Hockey fans are a peculiar lot, a broad mixture of irrational, crazy and general all-around fun loving sort. If you know of a few (perhaps outside of myself, if you are reading this blog), you may not understand why hockey fans act the way they do. I figured I would write a small series of posts, called “Better Know a Hockey Fan,” so you might get a glimpse into the psyche of a hockey fan (it’s weird and slightly insane, just to warn you). There are several types of hockey fans from my point of view, each of which will be a subject of a post. If you happen to have the good fortune to attend a hockey game or are watching the game with a few hockey nuts, you might be able to spot one of them listed here.
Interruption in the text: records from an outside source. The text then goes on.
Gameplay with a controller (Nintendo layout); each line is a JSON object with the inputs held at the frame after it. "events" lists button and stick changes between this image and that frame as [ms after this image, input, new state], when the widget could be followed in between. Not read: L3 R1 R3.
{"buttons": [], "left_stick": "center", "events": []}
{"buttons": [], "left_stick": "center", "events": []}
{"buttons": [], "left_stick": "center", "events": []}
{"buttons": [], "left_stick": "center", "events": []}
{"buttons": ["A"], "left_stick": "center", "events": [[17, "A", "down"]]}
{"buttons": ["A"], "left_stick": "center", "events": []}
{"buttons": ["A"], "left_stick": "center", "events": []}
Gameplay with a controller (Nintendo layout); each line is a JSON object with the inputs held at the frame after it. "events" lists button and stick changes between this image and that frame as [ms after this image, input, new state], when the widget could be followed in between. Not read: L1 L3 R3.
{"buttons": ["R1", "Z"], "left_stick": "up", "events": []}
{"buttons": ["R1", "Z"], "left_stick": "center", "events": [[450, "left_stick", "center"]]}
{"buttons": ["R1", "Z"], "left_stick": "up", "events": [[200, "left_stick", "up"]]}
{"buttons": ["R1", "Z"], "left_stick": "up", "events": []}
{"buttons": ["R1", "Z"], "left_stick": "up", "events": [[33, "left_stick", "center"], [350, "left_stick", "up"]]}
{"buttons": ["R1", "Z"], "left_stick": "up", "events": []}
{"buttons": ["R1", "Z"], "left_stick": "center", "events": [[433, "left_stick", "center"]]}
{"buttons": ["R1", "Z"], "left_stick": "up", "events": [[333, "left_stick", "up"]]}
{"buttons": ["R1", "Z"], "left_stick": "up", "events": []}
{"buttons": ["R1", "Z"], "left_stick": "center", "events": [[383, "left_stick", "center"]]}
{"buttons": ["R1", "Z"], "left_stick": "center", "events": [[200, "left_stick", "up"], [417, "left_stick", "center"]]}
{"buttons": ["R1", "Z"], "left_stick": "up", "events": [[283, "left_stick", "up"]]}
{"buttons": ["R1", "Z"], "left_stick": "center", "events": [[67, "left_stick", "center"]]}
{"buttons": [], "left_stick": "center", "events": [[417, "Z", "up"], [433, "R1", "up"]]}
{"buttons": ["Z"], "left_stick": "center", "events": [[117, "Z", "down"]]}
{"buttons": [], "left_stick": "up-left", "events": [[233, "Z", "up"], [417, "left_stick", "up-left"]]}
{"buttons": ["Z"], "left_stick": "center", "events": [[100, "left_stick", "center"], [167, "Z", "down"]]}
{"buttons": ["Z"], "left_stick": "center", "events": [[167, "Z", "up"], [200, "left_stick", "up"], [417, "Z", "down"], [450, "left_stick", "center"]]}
I’m not sure how long this series will last; that will depend on how lazy I get and if I get distracted by other things.
Let’s start with the Poolie.
The Poolie is not unlike a poolie in any other sport. This guy is stats maniac, but probably less of a maniac than baseball fans. Let’s face it, other than getting drunk and looking at stats, what else do you do as a baseball fan? Watch the game? Please. The 7th Inning Stretch is there to wake you up so you can go buy more beer. But I digress.
The Poolie knows the most up to date stats on any player in the game. He knows who is on a hot streak, who is on a cold streak, line combinations to maximize points (of course better than the coaches) and knows more about the recovery schedule of an injured player than the player’s wife. While others are celebrating the clutch goal that just gave their team the lead, the Poolie is waiting for the announcement to see if that third line fringe player he grabbed in the 14th round of the keeper pool run by that guy he knows on an Internet forum got the second assist. He has memorized the standings in every pool he has entered (what, you didn’t think he would just enter ONE, did you?) and, depending on which pool he cares the most about, will adjust his cheering once he figures out how much closer he is to the third place guy.
When the announcers take a moment to mention a player that’s on a hot streak, the Poolie will either brag about how he picked up that player last week just before the hot streak began or complain incessantly that the only reason the player got hot was that the Poolie dropped him. The Poolie generally isn’t a fun person to watch games with unless there’s another Poolie watching the game. Instead of him talking to a room that doesn’t care about that bum who’s done jack all year, the Poolies can discuss benching strategies and injury reports while others can actually, you know, watch the game.
Usefulness: Unless you’ve got an office pool and you want to show up that Poolie that has won the last 3 years in a row, talking hockey with a Poolie is pretty boring and you won’t learn much outside of which players are particularly injury prone or could have bounce back years.